Text segment:
CCF 2000 Results
HSBC Hldgs PLC
26 February 2001
HSBC Hldgs PLC
News Release 6 Part (1)of(1)
The following is an English translation of a news release
issued in French by HSBC Holdings' subsidiary in France.
CCF 2000 RESULTS - HIGHLIGHTS
* Integration within the HSBC Group now nearly completed,
holding out great promise for the future.
* Robust growth in retail and commercial banking operating
profit, especially in the CCF network, thanks to an aggressive
drive to win new business including the opening of 21 new
branches.
* New strategic ambitions for Corporate and Investment
Banking in line with HSBC, resulting in important mandates for
major international corporates.
* Strong growth in Asset Management in France and the UK,
with an increase in the most profitable services.
* First-class performances from CCF subsidiaries Eurofin and
Banque du Louvre in Private Banking.
Financial Discussion
CCF's consolidated net profit rose for the seventeenth
consecutive year.
On a consolidated basis, net profit at EUR478 million was up
6.3 per cent over the published figures for 1999. Net banking
income rose 6.2 per cent to EUR2,549 million, and operating
profit before provision increased by 3.9 per cent to EUR891
million. Net profit at CCF's parent company rose by 20.9 per
cent to EUR287 million. The tier one ratio remained high, at
8.5 per cent, confirming the strength of its balance sheet.
Integration into the HSBC Group, changes in CCF's structure
and various non-recurring items have changed like-for-like
comparisons of year-to-year published earnings. After
restatements^, operating income increased by 10.2 per cent,
operating profit before provisions rose 13.3 per cent and the
net profit was up 21.5 per cent. This was in line with CCF's
original objectives.
In a favourable economic environment, especially at the
beginning of 2000, all lines of business performed well.
Retail and commercial banking showed excellent growth with
operating income up 9.6 per cent and operating profit before
provisions up 28.9 per cent. Despite growing market
uncertainty in the second half of the year, investment and
corporate banking activities and results strengthened.

Explore the material:
a – How many new branches does the CCF 2000 results release say were opened?
b – Pick up the CCF 2000 results release after its last sentence and continue it.

Source data:
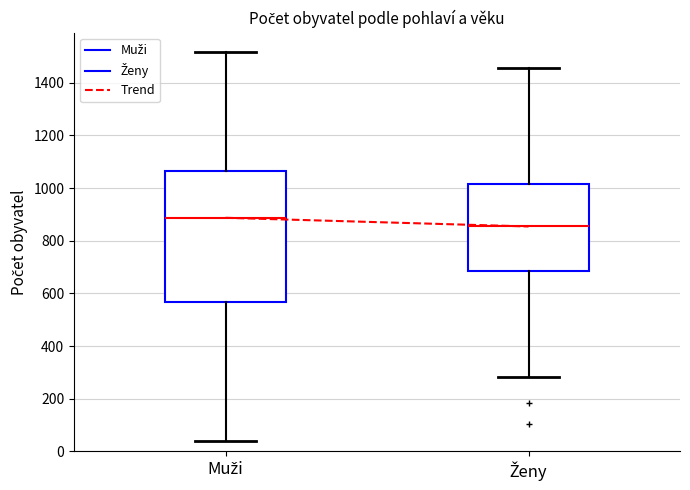

Reading left to right, transcribe this box plot: for each box, give where its median line is, the range the box spans, and where its two whiskers end, as read against the y-axis. The values are not printed on the chart, so give them approximately, as read against the axis.

Muži: median 880, box 560 to 1060, whiskers 40 to 1520
Ženy: median 860, box 680 to 1020, whiskers 280 to 1460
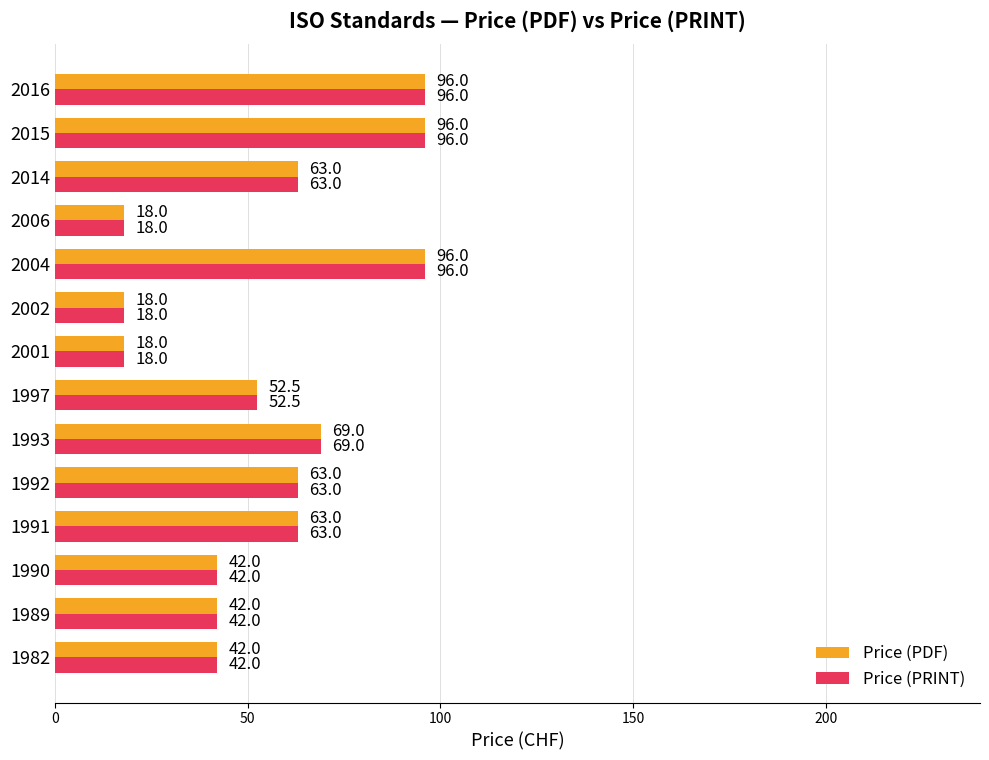

The Price (PRINT) series shows 104.3 at 1991. True or false?

False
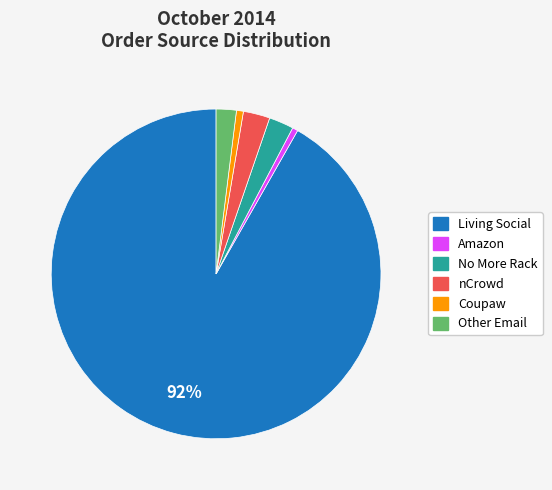

To the nearest percent, what portion does Coupaw represent?

1%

Responses for each task:
a – 21 new branches.

b –
Operating income rose 13.7 per cent. Operating profit before
provisions increased by 25 per cent. Working alongside HSBC,
the prospects for CCF's business here are good. This is also
true for asset management and private banking, where
significant investments continued in 2000. Operating income
increased by 25.6 per cent and operating profit before
provisions rose 23.3 per cent.
Commenting on these results, Chairman and CEO Charles de
Croisset said:
'CCF has essentially completed its integration within the HSBC
Group in only four months. This integration is beginning to
pay off and will generate substantial synergies starting in
2001.
'CCF is now embarking on an ambitious growth plan. We plan to
accelerate growth in each of our businesses, optimising
synergies with the HSBC Group for the benefit of our
customers. CCF can now compete on equal terms with the largest
players in the market.'
^The main restatements concern changes in CCF's structure
(namely foreign branches, CCF Brazil, Charterhouse UK and the
absorption of HSBC's business in France, together with Banque
Pelletier). They also concern profits and charges relating to
the acquisition by HSBC and provisions for stock-related
compensation costs given to employees of certain subsidiaries
(chiefly Framlington). After restatements, operating income
increased to EUR2,393 million, operating profit before
provisions rose to EUR813 million and profit after tax was
EUR502 million.
Business Segment Results
Retail and commercial banking
CCF's dynamism remains strong, as reflected in strong
performance in spite of market uncertainty and a less buoyant
environment at the year-end.
Operating income at EUR1,197 million was up 9.6 per cent
relative to 1999, primarily due to robust growth in fee income
and commissions (up 14.6 per cent), which accounted for 44 per
cent of operating income. Operating profit before provision
grew by 28.9 per cent to EUR350 million, leading to a
significant improvement in the cost:income ratio (67.5 per
cent excluding Societe Marseillaise de Credit (SMC)). This was
despite the impact of development costs in the CCF banking
network, following 10 branch openings and the recruitment of
additional sales staff. Net profit grew strongly again, up
40.3 per cent, thanks to particularly low bad debt charges.
ROE of 27.6 per cent improved significantly on the 1999 figure
of 23.1 per cent.
CCF's retail banking networks achieved strong growth in
business volumes. Loan commitments and outstandings increased
by 16.1 per cent to EUR14.3 billion, with an even greater
increase (up 20.2 per cent) in corporate lending for the CCF
network and in personal lending in the regional banks (up 16.2
per cent excluding SMC). Inflows of funds were again strong,
with a 12.7 per cent rise in sight deposits. Life insurance
products and equity unit trusts both registered robust growth.
Overall, the regional banks performed well. Union de Banques a
Paris (UBP) in particular reported excellent results. The
recovery plan being implemented at SMC is beginning to pay
off, and sales among personal clients were encouraging.
Loxxia and Slibail (a subsidiary of Credit Lyonnais) merged at
the end of the year, creating one of France's leading
equipment leasing companies.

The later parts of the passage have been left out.